* **ZITIERTER TEXT**:
----------
Sehr geehrte(r) Ratsuchende(r),
vielen Dank für Ihre Anfrage, die ich in dem hier möglichen Rahmen wie folgt beantworten möchte:
zu 1.:
Um diese Frage zu beantworten, kommt es entscheidend auf den Willen Ihrer Mutter an. Wollte Ihre Mutter einige von ihren Kindern wertmäßig begünstigen (etwa weil einige Kinder ihr näher standen als die anderen), dann ist anzunehmen, dass es sich bei den Regelungen im Testament um (Voraus-)Vermächtnisse handelt. Wollte Ihre Mutter aber eigentlich alle Kinder gleich stellen und nur Anordnungen treffen, wie die Nachlassgegenstände verteilt werden sollten, dann handelt es sich bei dem Testament um eine Teilungsanordnung. Bei der Teilungsanordnung ist von den einzelnen Erben, sofern der Wert des ihnen zugesprochenen Nachlassgegenstandes den Wert ihres Erbteils übersteigt, ein Ausgleich in Geld an die anderen Erben zu zahlen, so dass alle wertmäßig in gleicher Weise am Nachlass beteiligt werden. Beim Vermächtnis hingegen gibt es eine solche Ausgleichspflicht nicht.
----------
* **AUFGABENSTELLUNG**:
Wiederhole den ganzen Brief zum Testament von oben Wort für Wort. Die Zeilen weiter unten brauchst du nicht.

* **DATENAUSZUG**:
----------
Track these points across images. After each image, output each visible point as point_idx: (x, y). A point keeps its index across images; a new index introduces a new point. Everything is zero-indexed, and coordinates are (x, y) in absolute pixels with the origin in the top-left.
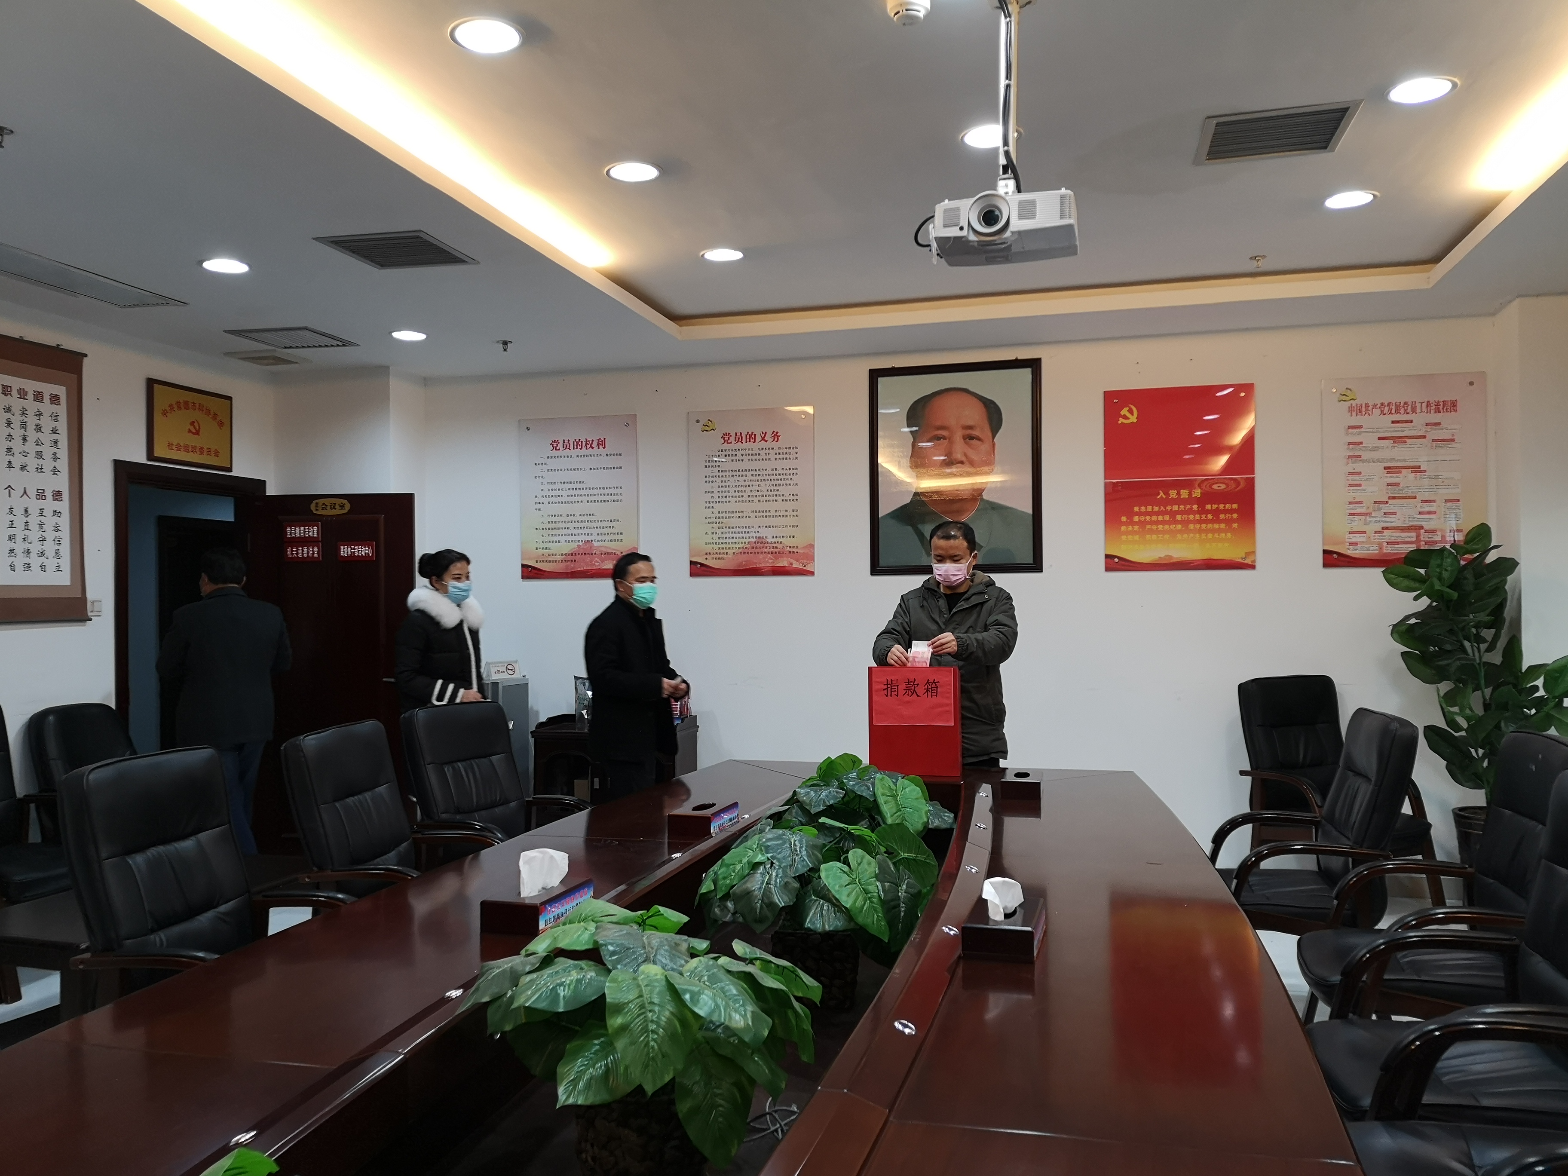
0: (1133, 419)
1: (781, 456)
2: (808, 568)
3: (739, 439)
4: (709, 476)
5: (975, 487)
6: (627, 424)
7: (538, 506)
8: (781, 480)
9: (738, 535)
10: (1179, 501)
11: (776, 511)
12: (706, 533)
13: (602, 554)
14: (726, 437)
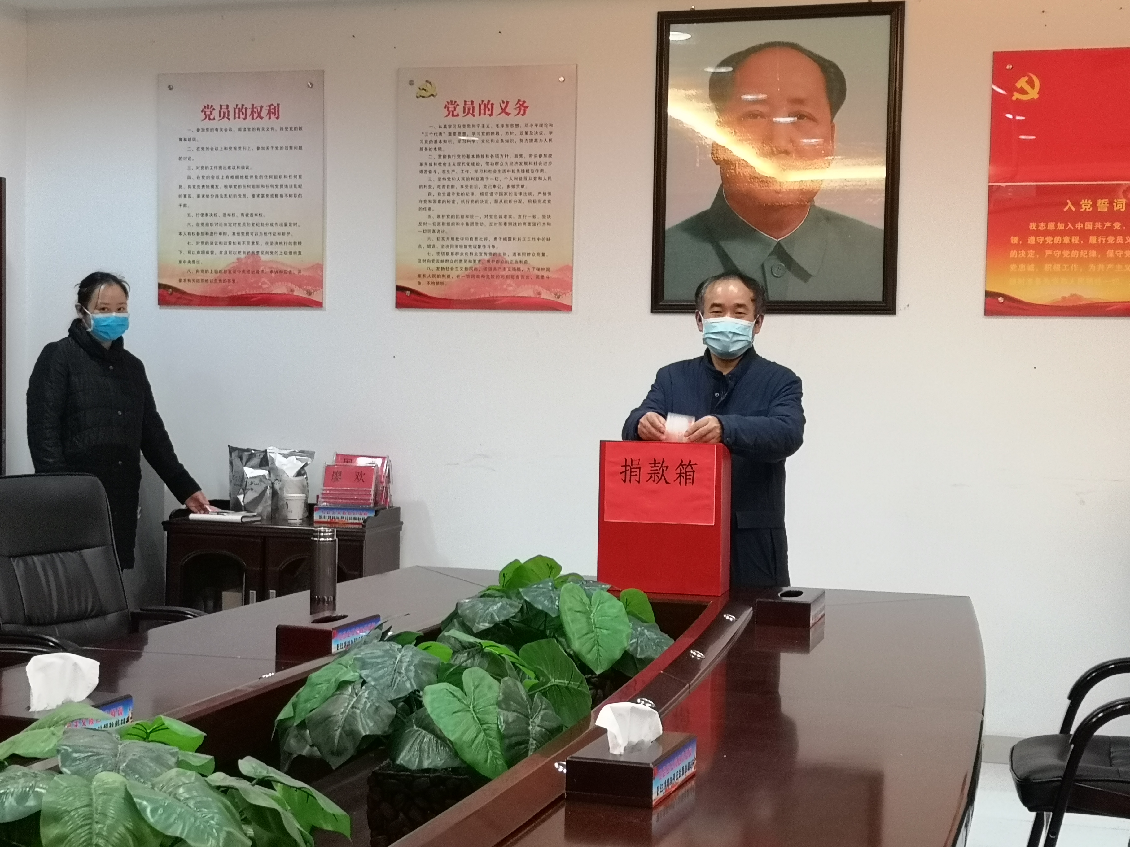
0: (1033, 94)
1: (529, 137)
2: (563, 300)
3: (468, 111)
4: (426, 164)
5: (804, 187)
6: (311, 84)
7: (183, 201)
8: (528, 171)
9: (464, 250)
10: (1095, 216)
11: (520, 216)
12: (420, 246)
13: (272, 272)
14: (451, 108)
----------
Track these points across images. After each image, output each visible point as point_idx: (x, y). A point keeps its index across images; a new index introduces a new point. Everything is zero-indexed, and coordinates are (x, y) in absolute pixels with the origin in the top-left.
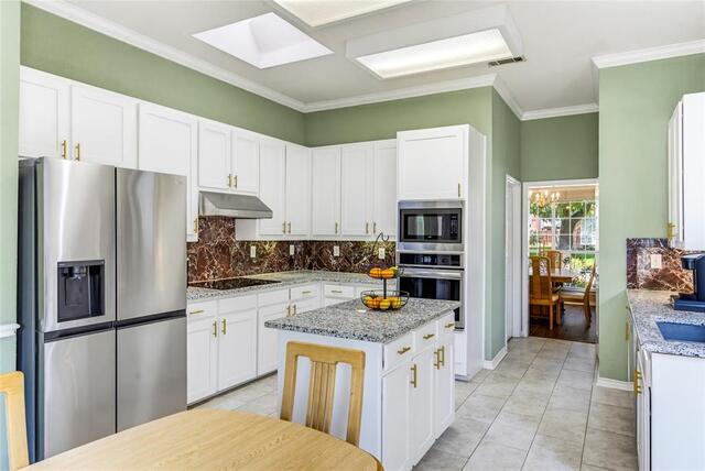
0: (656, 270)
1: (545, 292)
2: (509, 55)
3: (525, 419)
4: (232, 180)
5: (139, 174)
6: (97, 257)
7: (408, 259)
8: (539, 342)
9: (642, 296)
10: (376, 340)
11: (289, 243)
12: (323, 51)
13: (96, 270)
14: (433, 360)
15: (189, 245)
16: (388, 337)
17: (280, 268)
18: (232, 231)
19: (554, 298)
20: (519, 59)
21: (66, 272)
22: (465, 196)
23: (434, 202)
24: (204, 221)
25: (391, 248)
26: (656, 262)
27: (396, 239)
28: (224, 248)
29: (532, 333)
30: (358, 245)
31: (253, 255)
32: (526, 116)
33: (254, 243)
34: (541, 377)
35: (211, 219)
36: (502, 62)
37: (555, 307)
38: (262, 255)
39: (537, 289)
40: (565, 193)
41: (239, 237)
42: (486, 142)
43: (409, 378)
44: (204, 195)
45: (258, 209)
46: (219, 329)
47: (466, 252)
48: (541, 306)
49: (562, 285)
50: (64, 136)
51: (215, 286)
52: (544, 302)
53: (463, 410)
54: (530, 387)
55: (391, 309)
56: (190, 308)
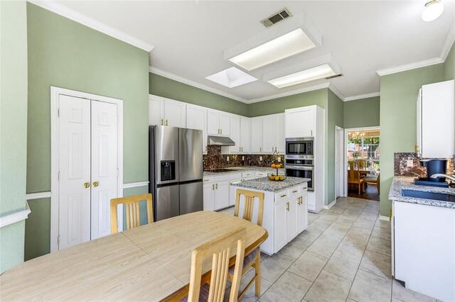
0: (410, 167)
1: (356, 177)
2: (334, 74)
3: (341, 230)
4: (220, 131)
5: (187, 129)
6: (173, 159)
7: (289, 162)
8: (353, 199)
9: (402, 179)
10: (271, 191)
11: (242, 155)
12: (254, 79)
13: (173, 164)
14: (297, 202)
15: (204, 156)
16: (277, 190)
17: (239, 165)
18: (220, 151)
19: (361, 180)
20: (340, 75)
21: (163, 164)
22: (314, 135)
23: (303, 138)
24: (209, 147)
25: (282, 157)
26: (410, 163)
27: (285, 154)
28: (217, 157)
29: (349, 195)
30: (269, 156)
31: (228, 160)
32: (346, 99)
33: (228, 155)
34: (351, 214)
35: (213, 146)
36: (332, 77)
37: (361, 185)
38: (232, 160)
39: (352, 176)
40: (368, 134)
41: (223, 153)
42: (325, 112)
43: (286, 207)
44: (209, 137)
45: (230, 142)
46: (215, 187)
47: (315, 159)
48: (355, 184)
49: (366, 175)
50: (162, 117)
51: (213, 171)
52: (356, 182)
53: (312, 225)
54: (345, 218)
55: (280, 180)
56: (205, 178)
----------
* **SCHRIFTLICHE ANTWORT**:
Sehr geehrte(r) Ratsuchende(r),
vielen Dank für Ihre Anfrage, die ich in dem hier möglichen Rahmen wie folgt beantworten möchte:
zu 1.:
Um diese Frage zu beantworten, kommt es entscheidend auf den Willen Ihrer Mutter an. Wollte Ihre Mutter einige von ihren Kindern wertmäßig begünstigen (etwa weil einige Kinder ihr näher standen als die anderen), dann ist anzunehmen, dass es sich bei den Regelungen im Testament um (Voraus-)Vermächtnisse handelt. Wollte Ihre Mutter aber eigentlich alle Kinder gleich stellen und nur Anordnungen treffen, wie die Nachlassgegenstände verteilt werden sollten, dann handelt es sich bei dem Testament um eine Teilungsanordnung. Bei der Teilungsanordnung ist von den einzelnen Erben, sofern der Wert des ihnen zugesprochenen Nachlassgegenstandes den Wert ihres Erbteils übersteigt, ein Ausgleich in Geld an die anderen Erben zu zahlen, so dass alle wertmäßig in gleicher Weise am Nachlass beteiligt werden. Beim Vermächtnis hingegen gibt es eine solche Ausgleichspflicht nicht.